Mr Brown alluded to the miracle narrated in the 2nd of John. He said that the miracle at Cana in Galilee, and what he pleases to call the miracle of Transubstantiation, are similar to each other. If you recollect the parallel I drew yesterday between the loaves and fishes in the desert, and apply the same parallelism to the water converted into wine in Cana, and the asserted miracle of Transubstantiation, you will quickly perceive what dissimilarity there is between them.

I shall now turn to some remarks that Mr. Edgeworth has made, and I do say, that he has not attempted to answer a single argument brought forward by Mr. Tottenham. The Rev. gentleman has brought against us the charge of having used ridicule and scorn" against the doctrine of Transubstantiation; and he appears to think this a very unscriptural, if not anti-scriptural, mode of handling the doctrine. I think it, however, a very scriptural method, perfectly scriptural, as I can prove from reading two or three verses of the word of God.

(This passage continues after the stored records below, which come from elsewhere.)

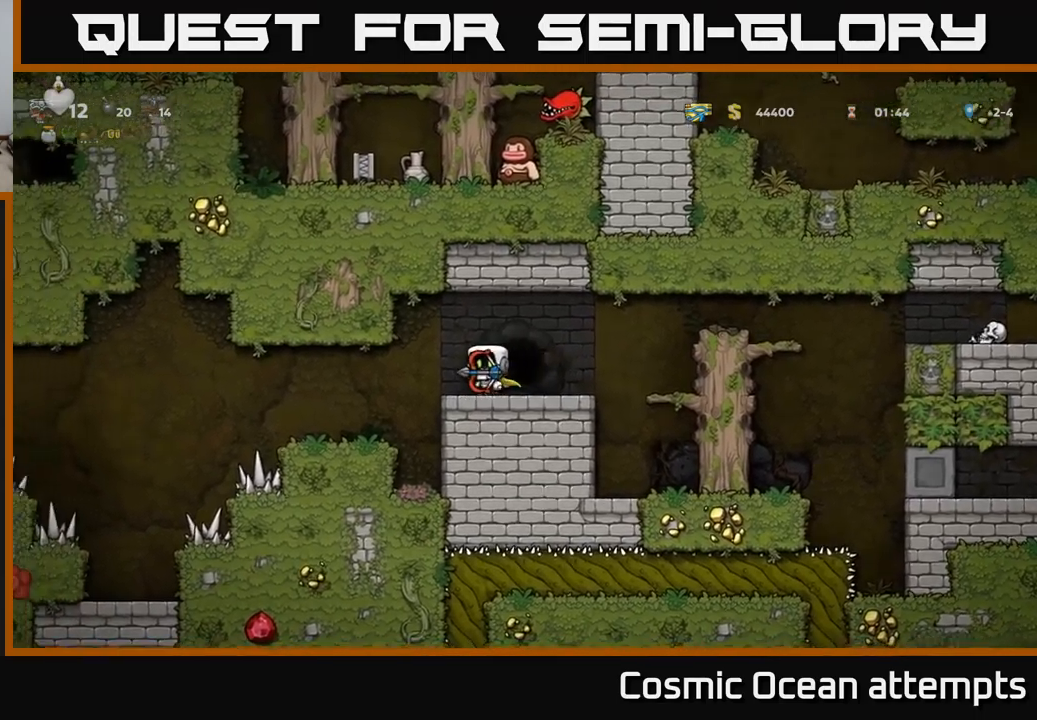
{"buttons": [], "left_stick": "center", "events": [[233, "DPAD_LEFT", "up"]]}
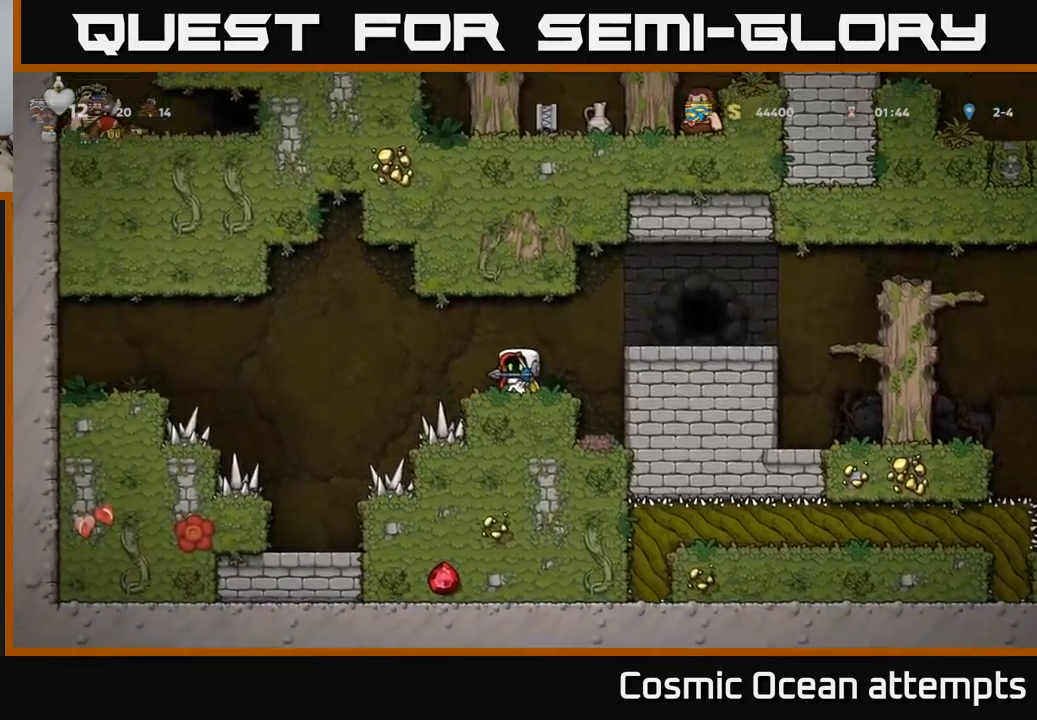
{"buttons": ["DPAD_RIGHT"], "left_stick": "center", "events": [[383, "DPAD_RIGHT", "down"]]}
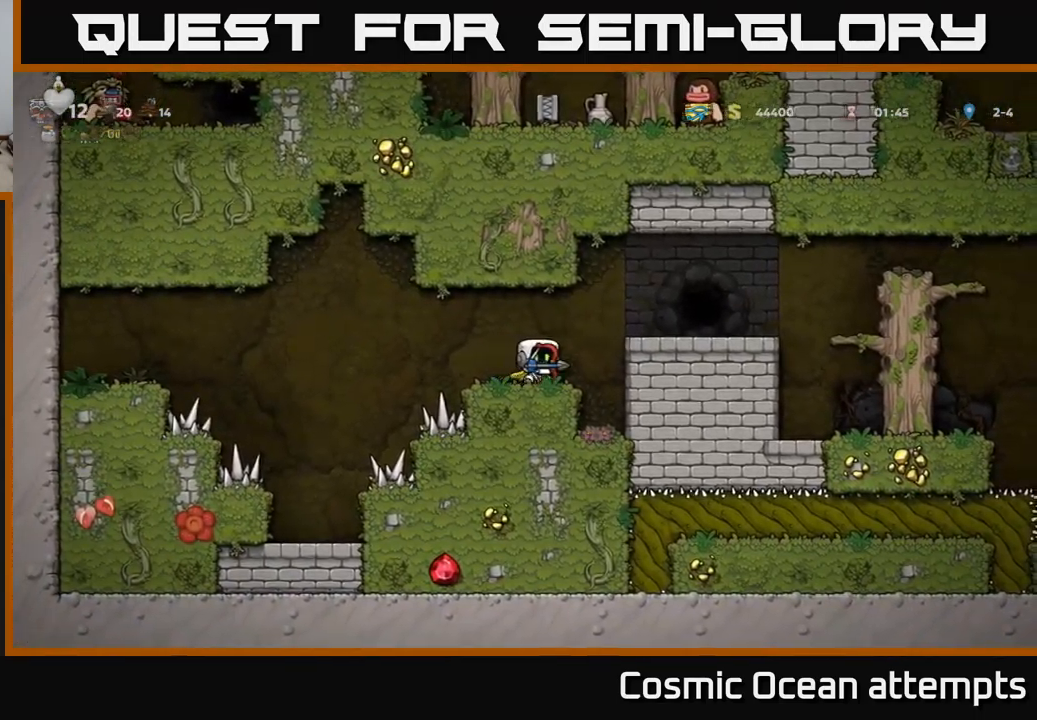
{"buttons": ["DPAD_RIGHT"], "left_stick": "center", "events": [[17, "A", "down"], [167, "A", "up"]]}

If the Rev. gentleman will turn with me to the 3rd book of Kings, the 18th chapter, and 26th and following verses, he will there read-

"And they took the bullock which he gave them and dressed it: and they called upon the name of Baal from morning even till ncon, saying, O Baal, But there was no voice, nor any that answered: and they leaped over the altar that they had made."

hear us.

We might apply the same language to the wafer on the altars of Roman Catholic Chapels; we may cry to it very long before it will hear us

"And when it was now noon, Elias JESTED AT THEM, saying: Cry with a louder voice, for he is a god, and perhaps he is talking, or is in an inn, or on a journey, or perhaps he is asleep and must be awaked."

Here is strong irony, deeply-cutting sarcasm, against the prophets of Baal. In the book of the Prophet Isaiah, 44th chapter, 12th verse, it is written

"The smith bath wrought with his file, with coals, and with hammers he hath formed it, and hath wrought with the strength of his arm: he shall hunger and faint, he shall drink no water, and shall be weary. The carpenter hath stretched out his rule, he hath formed it with a plane he hath made it with corners, and hath fashioned it round with the compass, &c. And it hath served men for fuel he took thereof, and warmed himself: and he kindled it, and BAKED BREAD: BUT OF THE REST HE MADE A GOD, AND ADORED IT; he made a graven thing, and bowed down before it. Part of it he burnt with fire, and with part of it he dressed his meat: he boiled pottage, and was filled and was warmed, and said: Aha, I am warm, I have seen the fire. But the residue thereof he made a god, and a graven thing for himself: he boweth down before it, and adoreth it, and prayeth unto it, saying: Deliver me for thou art my God.